The European Union proposed rules for a uniform system allowing consumers to sue over price-fixing in a plan that stops short of forcing nations to allow group lawsuits.

Proposals on private-enforcement actions will seek to remove practical difficulties that victims frequently face when they try to receive compensation, the European Commission said in an e-mailed statement today.

“The right to claim compensation before national courts exists in all EU member states, but businesses and citizens are not always able to exercise it in practice,” Competition Commissioner Joaquin Almunia said in the statement. “Today’s proposal seeks to remove these obstacles.”

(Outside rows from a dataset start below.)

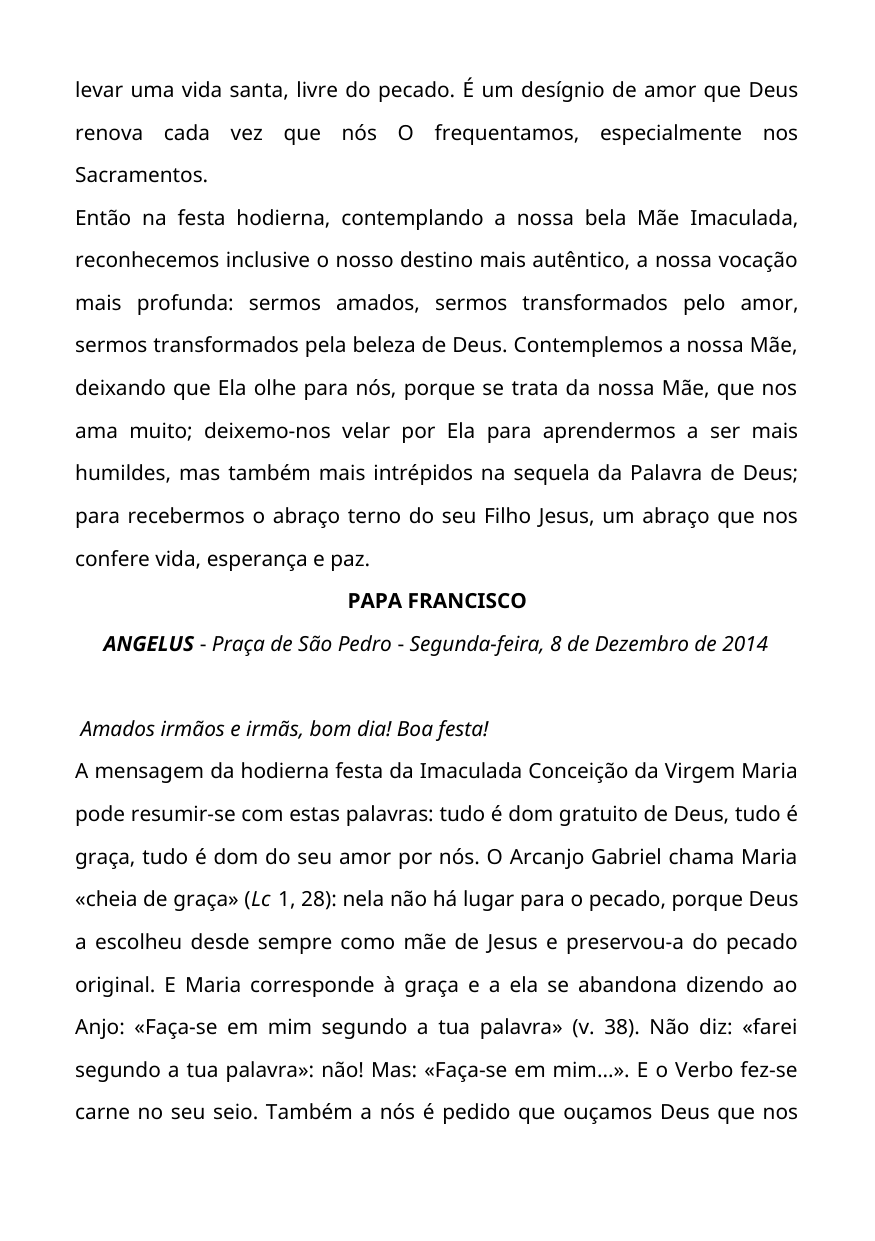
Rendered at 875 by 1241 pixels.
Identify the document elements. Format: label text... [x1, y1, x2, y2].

text ANGELUS - Praça de São Pedro - Segunda-feira, 8 de Dezembro de 2014 [75, 629, 799, 657]
text Então na festa hodierna, contemplando a nossa bela Mãe Imaculada, reconhecemos inclusive o nosso destino mais autêntico, a nossa vocação mais profunda: sermos amados, sermos transformados pelo amor, sermos transformados pela beleza de Deus. Contemplemos a nossa Mãe, deixando que Ela olhe para nós, porque se trata da nossa Mãe, que nos ama muito; deixemo-nos velar por Ela para aprendermos a ser mais humildes, mas também mais intrépidos na sequela da Palavra de Deus; para recebermos o abraço terno do seu Filho Jesus, um abraço que nos confere vida, esperança e paz. [75, 203, 799, 572]
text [75, 75, 799, 189]
text Amados irmãos e irmãs, bom dia! Boa festa! [80, 714, 799, 742]
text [75, 757, 799, 1126]
text PAPA FRANCISCO [75, 586, 799, 615]
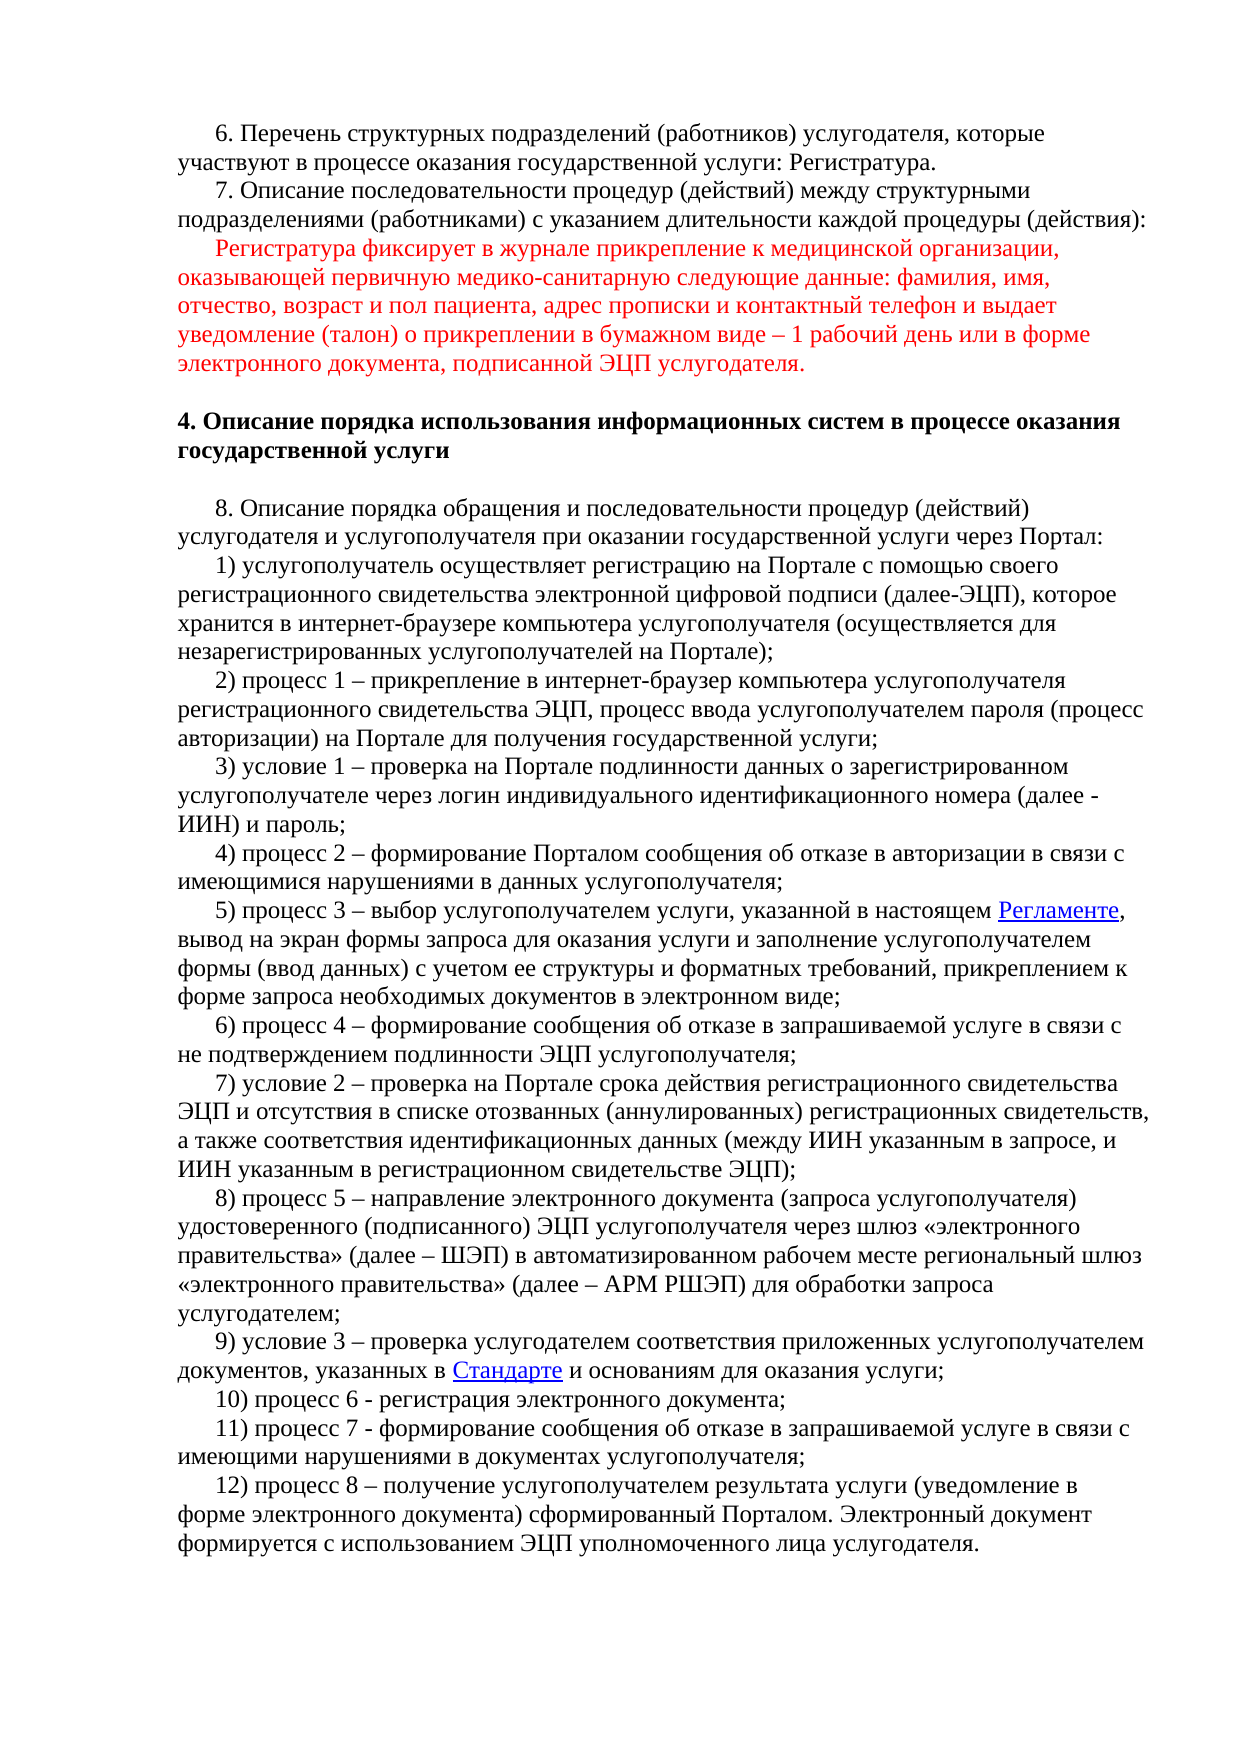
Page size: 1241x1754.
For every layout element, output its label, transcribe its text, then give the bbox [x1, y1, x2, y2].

text 6. Перечень структурных подразделений (работников) услугодателя, которые участвуют в процессе оказания государственной услуги: Регистратура. 7. Описание последовательности процедур (действий) между структурными подразделениями (работниками) с указанием длительности каждой процедуры (действия): Регистратура фиксирует в журнале прикрепление к медицинской организации, оказывающей первичную медико-санитарную следующие данные: фамилия, имя, отчество, возраст и пол пациента, адрес прописки и контактный телефон и выдает уведомление (талон) о прикреплении в бумажном виде – 1 рабочий день или в форме электронного документа, подписанной ЭЦП услугодателя. [177, 118, 1152, 377]
text 8. Описание порядка обращения и последовательности процедур (действий) услугодателя и услугополучателя при оказании государственной услуги через Портал: 1) услугополучатель осуществляет регистрацию на Портале с помощью своего регистрационного свидетельства электронной цифровой подписи (далее-ЭЦП), которое хранится в интернет-браузере компьютера услугополучателя (осуществляется для незарегистрированных услугополучателей на Портале); 2) процесс 1 – прикрепление в интернет-браузер компьютера услугополучателя регистрационного свидетельства ЭЦП, процесс ввода услугополучателем пароля (процесс авторизации) на Портале для получения государственной услуги; 3) условие 1 – проверка на Портале подлинности данных о зарегистрированном услугополучателе через логин индивидуального идентификационного номера (далее - ИИН) и пароль; 4) процесс 2 – формирование Порталом сообщения об отказе в авторизации в связи с имеющимися нарушениями в данных услугополучателя; 5) процесс 3 – выбор услугополучателем услуги, указанной в настоящем Регламенте, вывод на экран формы запроса для оказания услуги и заполнение услугополучателем формы (ввод данных) с учетом ее структуры и форматных требований, прикреплением к форме запроса необходимых документов в электронном виде; 6) процесс 4 – формирование сообщения об отказе в запрашиваемой услуге в связи с не подтверждением подлинности ЭЦП услугополучателя; 7) условие 2 – проверка на Портале срока действия регистрационного свидетельства ЭЦП и отсутствия в списке отозванных (аннулированных) регистрационных свидетельств, а также соответствия идентификационных данных (между ИИН указанным в запросе, и ИИН указанным в регистрационном свидетельстве ЭЦП); 8) процесс 5 – направление электронного документа (запроса услугополучателя) удостоверенного (подписанного) ЭЦП услугополучателя через шлюз «электронного правительства» (далее – ШЭП) в автоматизированном рабочем месте региональный шлюз «электронного правительства» (далее – АРМ РШЭП) для обработки запроса услугодателем; 9) условие 3 – проверка услугодателем соответствия приложенных услугополучателем документов, указанных в Стандарте и основаниям для оказания услуги; 10) процесс 6 - регистрация электронного документа; 11) процесс 7 - формирование сообщения об отказе в запрашиваемой услуге в связи с имеющими нарушениями в документах услугополучателя; 12) процесс 8 – получение услугополучателем результата услуги (уведомление в форме электронного документа) сформированный Порталом. Электронный документ формируется с использованием ЭЦП уполномоченного лица услугодателя. [177, 493, 1152, 1556]
text 4. Описание порядка использования информационных систем в процессе оказания государственной услуги [177, 406, 1152, 463]
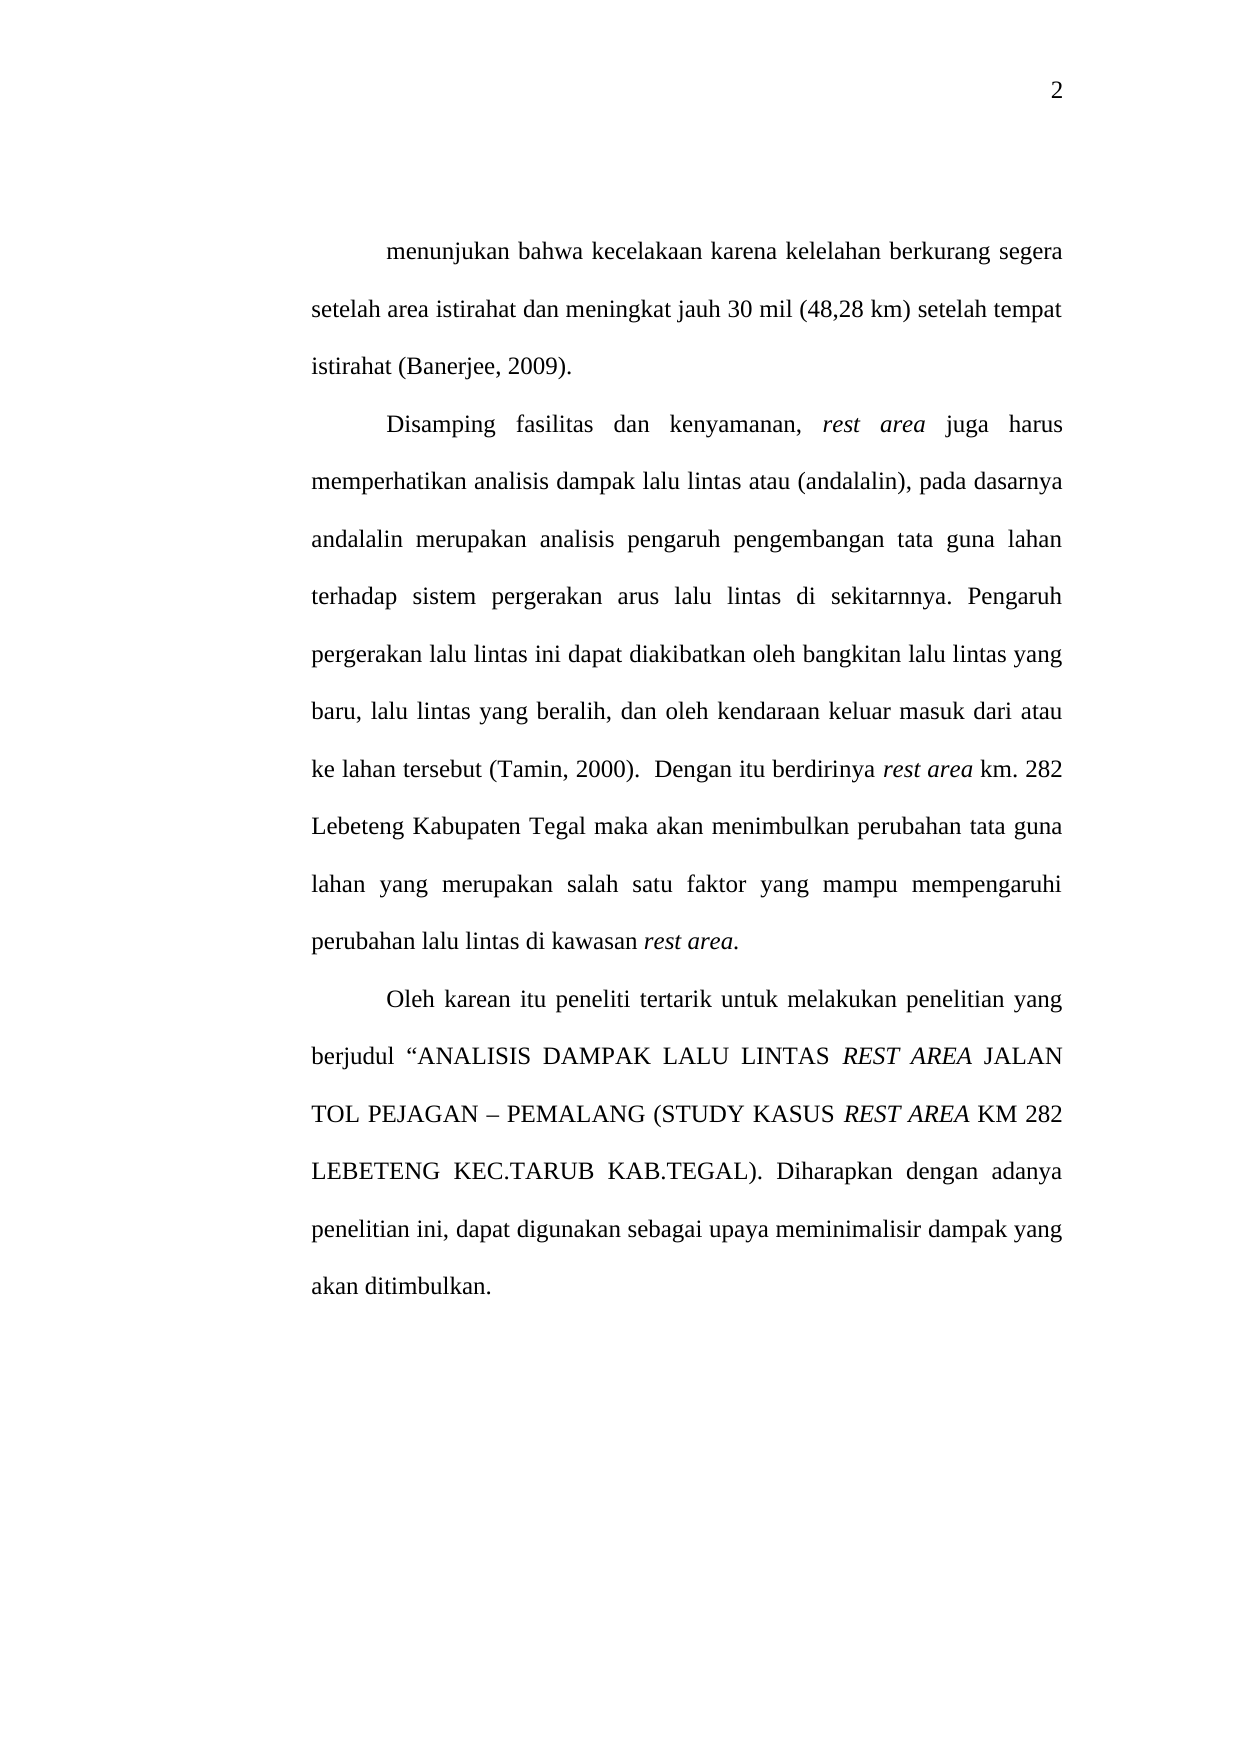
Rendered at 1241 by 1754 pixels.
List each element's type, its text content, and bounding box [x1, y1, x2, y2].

list Oleh karean itu peneliti tertarik untuk melakukan penelitian yang berjudul “ANALISIS DAMPAK LALU LINTAS REST AREA JALAN TOL PEJAGAN – PEMALANG (STUDY KASUS REST AREA KM 282 LEBETENG KEC.TARUB KAB.TEGAL). Diharapkan dengan adanya penelitian ini, dapat digunakan sebagai upaya meminimalisir dampak yang akan ditimbulkan. [311, 984, 1063, 1300]
list Disamping fasilitas dan kenyamanan, rest area juga harus memperhatikan analisis dampak lalu lintas atau (andalalin), pada dasarnya andalalin merupakan analisis pengaruh pengembangan tata guna lahan terhadap sistem pergerakan arus lalu lintas di sekitarnnya. Pengaruh pergerakan lalu lintas ini dapat diakibatkan oleh bangkitan lalu lintas yang baru, lalu lintas yang beralih, dan oleh kendaraan keluar masuk dari atau ke lahan tersebut (Tamin, 2000). Dengan itu berdirinya rest area km. 282 Lebeteng Kabupaten Tegal maka akan menimbulkan perubahan tata guna lahan yang merupakan salah satu faktor yang mampu mempengaruhi perubahan lalu lintas di kawasan rest area. [311, 409, 1063, 955]
list menunjukan bahwa kecelakaan karena kelelahan berkurang segera setelah area istirahat dan meningkat jauh 30 mil (48,28 km) setelah tempat istirahat (Banerjee, 2009). [311, 236, 1063, 380]
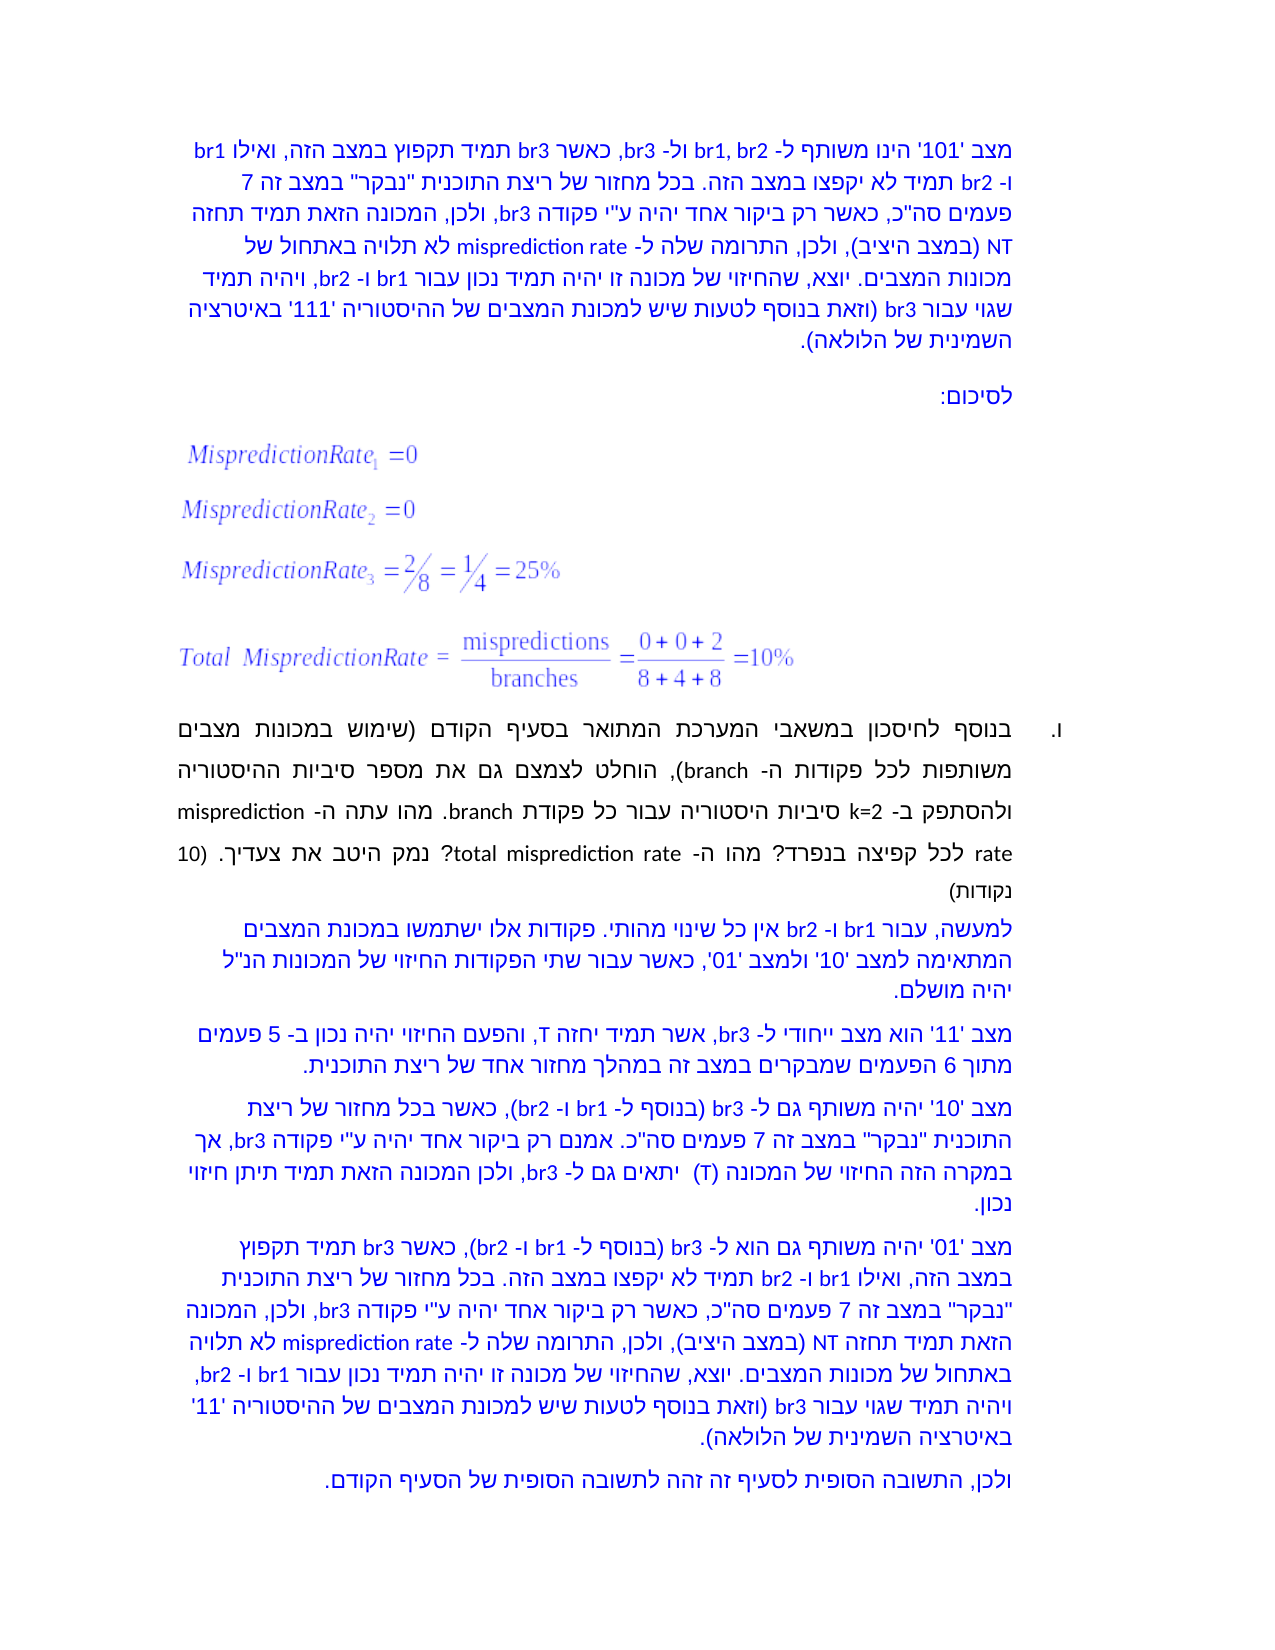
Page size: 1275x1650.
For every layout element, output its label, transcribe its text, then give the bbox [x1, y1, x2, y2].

list למעשה, עבור br1 ו- br2 אין כל שינוי מהותי. פקודות אלו ישתמשו במכונת המצבים המתאימה למצב '10' ולמצב '01', כאשר עבור שתי הפקודות החיזוי של המכונות הנ"ל יהיה מושלם. [177, 915, 1013, 1003]
text ולכן, התשובה הסופית לסעיף זה זהה לתשובה הסופית של הסעיף הקודם. [177, 1467, 1088, 1493]
list לסיכום: [177, 383, 1013, 409]
list מצב '01' יהיה משותף גם הוא ל- br3 (בנוסף ל- br1 ו- br2), כאשר br3 תמיד תקפוץ במצב הזה, ואילו br1 ו- br2 תמיד לא יקפצו במצב הזה. בכל מחזור של ריצת התוכנית "נבקר" במצב זה 7 פעמים סה"כ, כאשר רק ביקור אחד יהיה ע"י פקודה br3, ולכן, המכונה הזאת תמיד תחזה NT (במצב היציב), ולכן, התרומה שלה ל- misprediction rate לא תלויה באתחול של מכונות המצבים. יוצא, שהחיזוי של מכונה זו יהיה תמיד נכון עבור br1 ו- br2, ויהיה תמיד שגוי עבור br3 (וזאת בנוסף לטעות שיש למכונת המצבים של ההיסטוריה '11' באיטרציה השמינית של הלולאה). [177, 1233, 1013, 1450]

Private-damages lawsuits are rare in national courts across Europe and the Brussels-based commission has championed such complaints as a way to compensate victims of cartels ranging from plots to fix air-cargo fuel and security surcharges to the price of television tubes.

While the commission’s main proposal avoided the kind of group lawsuits that are sometimes compared to U.S. class- actions, a separate non-binding recommendation suggested allowing some kind of “collective redress” for antitrust, data-protection, consumer and environmental cases. Sixteen of the EU’s 27 member states have national collective redress systems in place.

Collective Redress

EU nations “have very different legal traditions in collective redress and the commission wants to respect these,” said Justice Commissioner Viviane Reding in an e-mailed statement. “Our initiative aims to bring more coherence when EU law is at stake.”

In the last seven years, price-fixing victims have filed damages actions in only 25 percent of cases of antitrust violations found by the EU, according to the commission. In most cases, the suits were brought by large companies and in countries where the rules are seen as more favorable, such as in the U.K., the Netherlands and Germany.

“The commission’s proposal is aimed at bringing compensation to those who suffered harm and not, as in some other jurisdictions, as a tool for punishment and deterrence of those who breach the antitrust rules,” the EU said.

Under the plans, national courts would also have the power to order companies to disclose evidence when victims claim compensation.